Now, with five seasons under its belt, Fuller House has been canceled. For fans, the news of the cancellation was devastating, although understandable. At least the show will remain on Netflix to be binged on family nights after long weeks at school and work.
The Good Place
A victim of poor ratings, no amount of critical praise or fan worship could get The Good Place renewed for a fifth season. Fans will just have to hope that the show’s writers are able to give a satisfying conclusion to the series.
Throughout its run, The Good Place has been praised as one of the sharpest comedies on television. Coming from the same writing team that creating Parks and Rec and Brooklyn 99, there is no doubt that although the show may be gone, it will never be forgotten.
Originally canceled by Fox after three seasons, Lucifer was given a second life by Netflix. The show, about a bored Lucifer who leaves the underworld to run a night club in L.A. and moonlight for the FBI, was a hit for the streaming giants.
Despite a strong performance, Netflix decided after season four that Lucifer wouldn’t have a long second life. It was quickly announced that the upcoming fifth season would officially be the last.
The HBO satire about what life is like for a start-up company in Silicon Valley is finally ending in 2019 after six seasons. During its run, the show’s ratings have gone up and down and at least one actor was fired for controversial behavior.
Through it all, HBO stuck by the show. The narrative, however, had nowhere left to go, allowing the premium cable network to let it power down. We’re sure the next great HBO comedy is just around the corner.
No one expected Suits to last nine seasons. When USA starting airing the show, they just hoped the slick take on the lawyer genre would be a hit.

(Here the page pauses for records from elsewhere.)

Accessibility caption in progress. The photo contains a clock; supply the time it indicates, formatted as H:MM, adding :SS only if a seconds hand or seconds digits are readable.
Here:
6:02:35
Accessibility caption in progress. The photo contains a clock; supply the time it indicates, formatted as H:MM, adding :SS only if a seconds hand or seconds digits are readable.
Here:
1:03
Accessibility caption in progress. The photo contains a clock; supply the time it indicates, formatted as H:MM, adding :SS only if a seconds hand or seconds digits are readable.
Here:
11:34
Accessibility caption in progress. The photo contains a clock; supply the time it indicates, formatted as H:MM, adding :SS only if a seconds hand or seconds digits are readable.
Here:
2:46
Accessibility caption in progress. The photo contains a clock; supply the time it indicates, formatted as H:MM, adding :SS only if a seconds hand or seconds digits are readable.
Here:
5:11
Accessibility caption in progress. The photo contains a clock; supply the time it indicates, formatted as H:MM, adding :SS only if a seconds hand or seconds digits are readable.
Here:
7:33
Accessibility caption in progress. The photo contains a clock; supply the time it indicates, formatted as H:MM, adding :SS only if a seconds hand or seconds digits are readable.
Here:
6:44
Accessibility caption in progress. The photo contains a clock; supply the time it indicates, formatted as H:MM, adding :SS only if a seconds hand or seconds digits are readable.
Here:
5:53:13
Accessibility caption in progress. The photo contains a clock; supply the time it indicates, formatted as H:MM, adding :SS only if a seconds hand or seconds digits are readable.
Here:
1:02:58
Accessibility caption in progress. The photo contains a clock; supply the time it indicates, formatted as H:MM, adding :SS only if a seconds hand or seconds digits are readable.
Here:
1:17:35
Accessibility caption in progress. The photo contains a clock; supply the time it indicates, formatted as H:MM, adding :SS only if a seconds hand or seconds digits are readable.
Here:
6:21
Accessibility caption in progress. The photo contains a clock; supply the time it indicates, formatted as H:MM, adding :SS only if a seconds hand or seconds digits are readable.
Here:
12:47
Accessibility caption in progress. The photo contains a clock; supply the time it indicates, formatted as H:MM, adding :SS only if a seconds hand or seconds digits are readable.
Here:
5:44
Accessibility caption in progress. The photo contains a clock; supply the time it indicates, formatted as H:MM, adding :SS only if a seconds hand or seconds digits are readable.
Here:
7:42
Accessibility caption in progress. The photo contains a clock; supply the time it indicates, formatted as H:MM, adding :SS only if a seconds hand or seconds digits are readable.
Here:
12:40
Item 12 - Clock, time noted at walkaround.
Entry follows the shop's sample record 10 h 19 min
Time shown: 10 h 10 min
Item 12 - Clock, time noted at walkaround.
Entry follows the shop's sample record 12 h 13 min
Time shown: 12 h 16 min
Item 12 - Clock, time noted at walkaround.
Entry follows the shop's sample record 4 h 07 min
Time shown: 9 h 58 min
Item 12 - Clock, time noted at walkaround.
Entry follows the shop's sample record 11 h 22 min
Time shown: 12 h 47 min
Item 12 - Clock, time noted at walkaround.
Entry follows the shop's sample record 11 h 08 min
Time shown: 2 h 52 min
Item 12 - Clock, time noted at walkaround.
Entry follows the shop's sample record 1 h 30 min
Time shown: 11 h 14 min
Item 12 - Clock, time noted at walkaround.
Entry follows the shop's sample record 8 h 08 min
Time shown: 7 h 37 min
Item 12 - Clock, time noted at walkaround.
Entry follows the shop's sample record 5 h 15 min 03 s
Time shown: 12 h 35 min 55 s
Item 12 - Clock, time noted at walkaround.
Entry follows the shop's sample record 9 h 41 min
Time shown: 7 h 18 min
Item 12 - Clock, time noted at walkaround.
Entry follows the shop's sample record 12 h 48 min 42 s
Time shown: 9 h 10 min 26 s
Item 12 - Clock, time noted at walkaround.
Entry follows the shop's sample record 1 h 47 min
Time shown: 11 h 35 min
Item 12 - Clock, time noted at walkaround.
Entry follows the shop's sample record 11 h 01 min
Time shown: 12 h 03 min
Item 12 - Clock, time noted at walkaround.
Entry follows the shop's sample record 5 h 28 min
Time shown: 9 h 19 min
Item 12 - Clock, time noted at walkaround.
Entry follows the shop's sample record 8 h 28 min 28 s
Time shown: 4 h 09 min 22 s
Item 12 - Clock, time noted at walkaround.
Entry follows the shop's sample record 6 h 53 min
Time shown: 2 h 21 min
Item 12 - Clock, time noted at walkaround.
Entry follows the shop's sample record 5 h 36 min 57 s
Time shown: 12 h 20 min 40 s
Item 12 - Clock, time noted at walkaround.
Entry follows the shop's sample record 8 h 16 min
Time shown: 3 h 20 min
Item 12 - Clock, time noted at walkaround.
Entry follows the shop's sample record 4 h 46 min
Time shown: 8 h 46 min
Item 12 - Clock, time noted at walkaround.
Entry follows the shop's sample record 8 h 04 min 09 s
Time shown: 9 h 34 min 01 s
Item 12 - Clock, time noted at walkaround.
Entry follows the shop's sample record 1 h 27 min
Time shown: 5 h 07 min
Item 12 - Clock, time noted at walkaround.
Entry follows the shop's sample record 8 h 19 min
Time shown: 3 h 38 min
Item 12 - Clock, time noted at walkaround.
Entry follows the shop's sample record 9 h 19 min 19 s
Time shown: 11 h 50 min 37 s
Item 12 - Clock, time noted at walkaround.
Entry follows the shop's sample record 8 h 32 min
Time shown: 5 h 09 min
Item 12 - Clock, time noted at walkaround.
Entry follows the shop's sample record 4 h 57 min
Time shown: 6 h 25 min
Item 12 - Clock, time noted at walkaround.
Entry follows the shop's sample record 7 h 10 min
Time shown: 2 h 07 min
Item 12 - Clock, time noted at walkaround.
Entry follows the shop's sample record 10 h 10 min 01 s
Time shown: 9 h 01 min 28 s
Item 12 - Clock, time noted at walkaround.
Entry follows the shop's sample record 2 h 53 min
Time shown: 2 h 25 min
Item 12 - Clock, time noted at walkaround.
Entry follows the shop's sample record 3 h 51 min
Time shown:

The fact that it became one of the network’s biggest hits was a very pleasant surprise.
All great stories must end though, and Suits is no different. Once the ninth season is over, the show will be too. Don’t worry if you’re a fan, however, because a spin-off called Pearson is just around the corner!
Will And Grace
Will and Grace did something very few series have been able to do. After ending its initial run years ago, it was brought back. Unlike Fuller House, the new Will and Grace was still the old Will and Grace. The characters were just as wild, just a little more seasoned.
The return of the series gave NBC a brief boost in the ratings. The network quickly renewed the show through an 11th official season, but there are no plans for a 12th. Maybe years down the road it will come back again. But for now, Will and Grace is canceled.